Eury Elite Veteran Location: Ankeny, IA, USA.
| Top Frame, tail transmissionI've moved on to the top frames, which includes installing the servos. I'm using JR 8301 servos, they won't be familiar to guys in the US, as they aren't sold here, but overseas they are a well regarded servo. Not too fast (.19 @ 4.8, .15 @ 6v), but extremely precise and smooth, great servos for FAI and sport, and light 3d, about what this gasser should be good for. The instructions show all of the servos installed from inside the frames, however, if the front 2 servos (pitch and ail) are installed inside, the linkages will have a pretty good angle to them, and the servo wires fouled on the frames. Installing them from the outside results in a straight shot to the bell cranks, and saves the wires.

The rear servo (elev) pretty much has to be installed inside the frames for the linkages to be straight. Installing from the outside and putting the balls on the inside of the horn is better, but it still results in a pretty extreme angle. This leaves us with the problem of the servo wire exit on the servo case being almost exactly in line with the opposite side frame. Not good. If I owned this heli, I'd trim the CF frame where pictured below to create the clearance I need. However, since I'm not sure I will buy it, I've left it as is. I've wrapped the wire completely with expandable sleeving, and the wire exit grommet is sitting on the frame. This is not a problem due to my servo choice, this servo is exactly the same size as a standard JR servo, with the wire exit in the same place, so any JR servo (and most likely any other brand) would have the same issue. Left the way it is, that wire will be worn through and shorted out in a short period of time, causing a crash. If I decide to fly this after building it, I may move the servo to the outside and put the balls on the inside to improve the geometry, but it won't be correct. The only way to make the rods have a straight shot that I can see is to install it per the instructions, and break out the dremel.

Moving on, the next assembly is the tail drive pulley and gear. As it came, this was already assembled, however, the gear was hard to turn, and there was a significant amount of play with the top gear on the shaft. Upon pulling it out, my first impression is that it's a nice solid assembly, but on further inspection, there's some issues here. First, the top bearing block appears to have the bearing recess machined off center (there's a picture, I'm not sure how apparent it is in the pic, but looking down at it, the bearing is off by a fraction of a MM.) It may be that the flange is machined wrong, or the whole block is, I don't know, but if it is off center, it explains one reason why the tail shaft was difficult to turn installed in the frame, but not on the bench, as it would never align and cause the friction.

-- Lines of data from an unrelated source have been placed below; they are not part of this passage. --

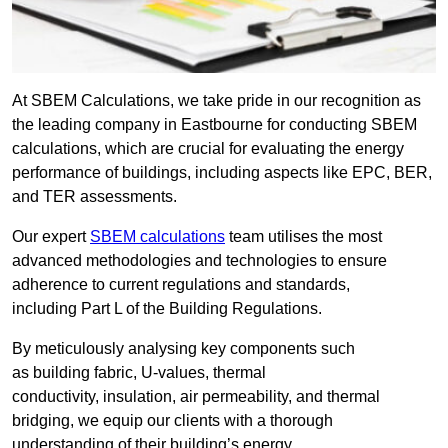
At SBEM Calculations, we take pride in our recognition as
the leading company in Eastbourne for conducting SBEM
calculations, which are crucial for evaluating the energy
performance of buildings, including aspects like EPC, BER,
and TER assessments.
Our expert
SBEM calculations
team utilises the most
advanced methodologies and technologies to ensure
adherence to current regulations and standards,
including Part L of the Building Regulations.
By meticulously analysing key components such
as building fabric, U-values, thermal
conductivity, insulation, air permeability, and thermal
bridging, we equip our clients with a thorough
understanding of their building’s energy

Next, if assembled as the instructions picture with the holes in the pulley facing up, the pulley fouls the top of the (mismachined) bearing block. The instructions show the shaft as having both a hole and a flat, however, the shaft I have only has a hole. if it had a flat, I could adjust the pulley up a touch to create the clearance it needs, however, seating the setscrew in the hole (actually a very nice way of doing it, it's extremely secure) locks the pulley into place. If I flip the pulley upside down and tighten the setscrew, it sits just a touch higher and moves freely, so that is how I assembled it. I have attached pics of the assembly along with the diagram from the instructions, and will be contacting QWW for their input on this issue and will report back.